Toutefois, face à l’absence de consensus sur ce texte, encore dénoncé par une alliance d’associations, de syndicats, de journalistes et de lanceurs d’alerte qui a atteint une taille critique, face aux craintes encore ressenties aujourd’hui par les centaines de milliers de citoyens qui ont exprimé leur opposition, le groupe socialiste et républicain a jugé qu’il était pertinent de solliciter une nouvelle expertise. Si la délibération parlementaire touche bientôt à sa fin, les travaux du Conseil constitutionnel éclaireront peut-être notre réflexion commune.
Il y a plusieurs manières d’aborder ce débat. Comme le rapporteur à l’Assemblée nationale, qui était avocat d’affaires jusqu’à son élection aux dernières législatives, ou nombre de partisans de ce texte dans cet hémicycle, on peut se féliciter que les entreprises obtiennent les moyens de se protéger. On peut, à l’inverse, concevoir quelques doutes, et plusieurs représentants de syndicats ou d’associations que nous avons rencontrés ne s’en privent pas.
Ils doutent notamment que ce texte serve effectivement à des PME dans le futur et persistent à craindre, surtout, qu’il ne soit détourné de son objectif et ne serve à tenter de museler des lanceurs d’alerte ou des journalistes. Secret des affaires contre liberté d’informer, ce débat n’est pas secondaire !
Certains m’objecteront que des dispositions ont été introduites dans le texte pour éviter toute dérive, notamment des sanctions contre les « procédures bâillons ». Elles ne suffisent cependant pas à rétablir l’équilibre entre secret des affaires et liberté d’informer.
Ceux qui ne sont pas convaincus par ce texte – je ne parle pas ici des parlementaires – connaissent les enjeux que nous évoquons aujourd’hui.
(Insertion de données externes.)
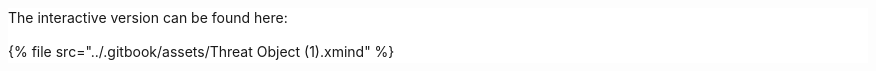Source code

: The interactive version can be found here:

{% file src="../.gitbook/assets/Threat Object (1).xmind" %}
Ils ne sont ni stupides, ni bornés, ni mal intentionnés. Ce sont bien souvent des militants qui ont démontré leur utilité pour la société en rendant publics des scandales au profit de l’intérêt général. Pourtant, leur parole et leur légitimité sont remises en question.
Une pétition a atteint plusieurs centaines de milliers de signatures ; les vidéos qui touchent au secret des affaires font des millions de vues ; des journalistes tentent de produire des récapitulatifs pour informer le grand public en toute objectivité. Pourtant, on remet toujours en question leurs conclusions !
Une partie du site internet du Monde est consacrée au décryptage de l’actualité. Il est présenté comme suit : « Les décodeurs du Monde.fr vérifient déclarations, assertions et rumeurs en tous genres ; ils mettent l’information en forme et la remettent dans son contexte ; ils répondent à vos questions. »
Savez-vous comment le rapporteur de l’Assemblée nationale a qualifié le travail réalisé par ce site sur le secret des affaires ? Il l’a assimilé à de la « désinformation ». Lorsque l’on en vient à faire ainsi la leçon à ceux qu’un tel texte devrait rassurer, je crains que l’on ne s’égare. Je ne suis donc pas satisfait de l’équilibre du texte aujourd’hui.
Il a, certes, été amélioré – n’en déplaise à notre respectable rapporteur Christophe-André Frassa –, mais il ne parvient toujours pas à rassurer, notamment en raison d’une définition trop large des informations à protéger.
Vous comprendrez donc que le groupe socialiste et républicain, en raison de l’incapacité dont fait preuve le Gouvernement à convaincre du bien-fondé de ce texte, votera contre les conclusions de la commission mixte paritaire.